Turning more specifically to Cervantes’ classic, Alessandri turns the usual interpretation of the characters in the book on its head:
In the most famous scene of the book, his squire, Sancho Panza, warns Quixote that the giant he is tempted to charge is just a windmill, and, as such, should be left alone. Sancho’s common sense tells him that fights that are sure to be lost are not worth fighting. Yet it is that same common sense that continually keeps Sancho from engaging with the world; likewise, it keeps us from engaging in what are perhaps the worthiest of causes: the lost ones.
Unamuno believed that it was not Quixote but Sancho who was delusional, firm in his belief that windmills are not worth charging, and, more broadly, that unwinnable battles are not worth fighting. The result of this type of thinking will usually be paralysis, since most enemies are windmill-size instead of human-size. Sancho believed that tilting at windmills was dangerous. Today, we might just call it a waste of time, and since common sense also tells us that time is money, we had better steer clear of anything unprofitable…
Three centuries before Unamuno, Cervantes detailed a life in praise of futilely resisting a corrupt world. Quixote fought giants because he could not, in good conscience, not fight them. We can similarly transform ourselves into quixotic pessimists—the kind who are called dreamers, idealists or lunatics—by reading more, rejecting common sense and reinterpreting what constitutes a waste of time. If we happen to succeed by worldly standards, we will be surprised and perhaps pleasantly so; if we fail, we will have expected it. Praise be to uncertain successes and to certain failures alike.
Quixote fought giants because he could not, in good conscience, not fight them. Sounds like a lot of us.
In an email discussion of this essay this morning with my friend Andrew Kimball, he added this turn: “I do, though, wonder if there is not more wisdom in the more eastern formulation of duty in the Bhagavad Gita, where one acts simply because it has been given one to do so and not out of passionate personal conviction of one’s own unerring vision or rectitude, which seems to so bedevil the world at present.”

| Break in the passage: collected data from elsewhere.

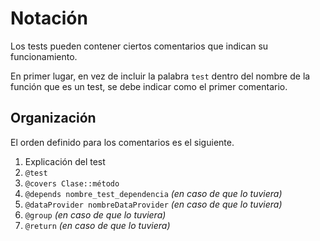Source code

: # Notación

Los tests pueden contener ciertos comentarios que indican su funcionamiento.

En primer lugar, en vez de incluir la palabra `test` dentro del nombre de la función que es un test, se debe indicar como el primer comentario.

## Organización

El orden definido para los comentarios es el siguiente.

1. Explicación del test
2. `@test`
3. `@covers Clase::método`
4. `@depends nombre_test_dependencia` *(en caso de que lo tuviera)*
5. `@dataProvider nombreDataProvider` *(en caso de que lo tuviera)*
6. `@group` *(en caso de que lo tuviera)*
7. `@return` *(en caso de que lo tuviera)*

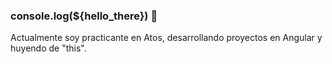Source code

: ### console.log(${hello_there}) 👋


Actualmente soy practicante en Atos, desarrollando proyectos en Angular y huyendo de "this".
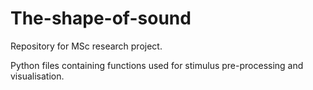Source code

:# The-shape-of-sound
Repository for MSc research project. 

Python files containing functions used for stimulus pre-processing and visualisation.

Whether it is karmic destiny or just a stubborn determination to charge the windmill because it was the right thing to do, I’m with Alessandri: Praise be to uncertain successes and to certain failures alike, a concept that applies to politics, life and to making art.
I am in agreement, “adopt the moral courage to fight for lost causes with no concern for what the world thinks.” I will also expand my approach to include “not looking for expected results.” I act because I must do “the next right thing” my action may not be successful in itself but the interconnectedness of the Universe is waiting for that piece to be layed down.
This is great reading, Deb. Thanks I needed that!
Thanks Di. I know we walk this path together…
Great post, thank you. There are a lot of us out here, that heartens me.